Module Overview
For most small business owners, a closely held business interest represents their estate’s single greatest asset — and most challenging aspect of their estate plan. Family businesses can be living legacies, passed from one generation to another. These businesses often embody the founder’s dreams and aspirations; succeeding generations rely on them for their livelihoods and sense of purpose.
Yet for all of the personal considerations, the owner must carefully examine the financial aspects of the business. Failing to address these issues carefully and honestly can create severe problems for the business owner’s heirs.
In the face of these odds, careful, detailed planning is critical. This module explores the special problems faced by small business owners when planning their estates.

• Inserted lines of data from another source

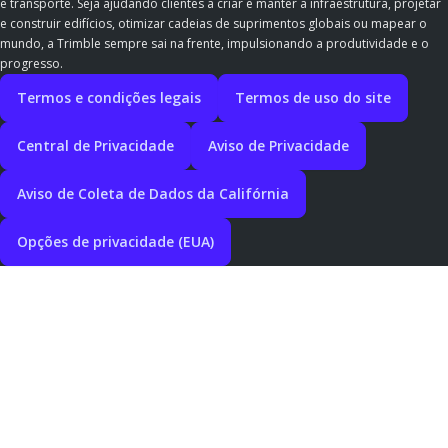
e transporte. Seja ajudando clientes a criar e manter a infraestrutura, projetar
e construir edifícios, otimizar cadeias de suprimentos globais ou mapear o
mundo, a Trimble sempre sai na frente, impulsionando a produtividade e o
progresso.
Termos e condições legais
Termos de uso do site
Central de Privacidade
Aviso de Privacidade
Aviso de Coleta de Dados da Califórnia
Opções de privacidade (EUA)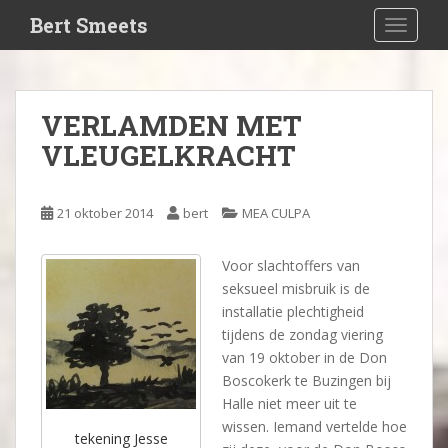
S
Bert Smeets
TOGGLE
k
i
p
t
VERLAMDEN MET
o
VLEUGELKRACHT
m
a
i
21 oktober 2014
bert
MEA CULPA
n
c
o
Voor slachtoffers van
n
seksueel misbruik is de
t
installatie plechtigheid
e
tijdens de zondag viering
n
van 19 oktober in de Don
t
Boscokerk te Buzingen bij
Halle niet meer uit te
wissen. Iemand vertelde hoe
tekening Jesse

Goals of Estate Planning for Business Owners
Closely held businesses differ greatly from their larger, publicly held counterparts. Family businesses exist in a synergistic relationship with their owners — the business is often the owner’s major source of income and single largest component of family wealth, while the business’s continued success depends on the unique talents and skills of the owner. Inevitably, the owner’s participation will end. Careful planning must address four fundamental goals:
- Provide adequate income for survivors
- Maximize the value transferred to survivors
- Minimize the costs of transfer
- Ensure adequate liquidity to provide a smooth transition for the business and heirs
The need for carefully planned estates is paramount for the small business owner. Without a plan for the inevitable transfer of ownership, the business’s value dissipates quickly — leaving nothing but headaches for the beneficiaries.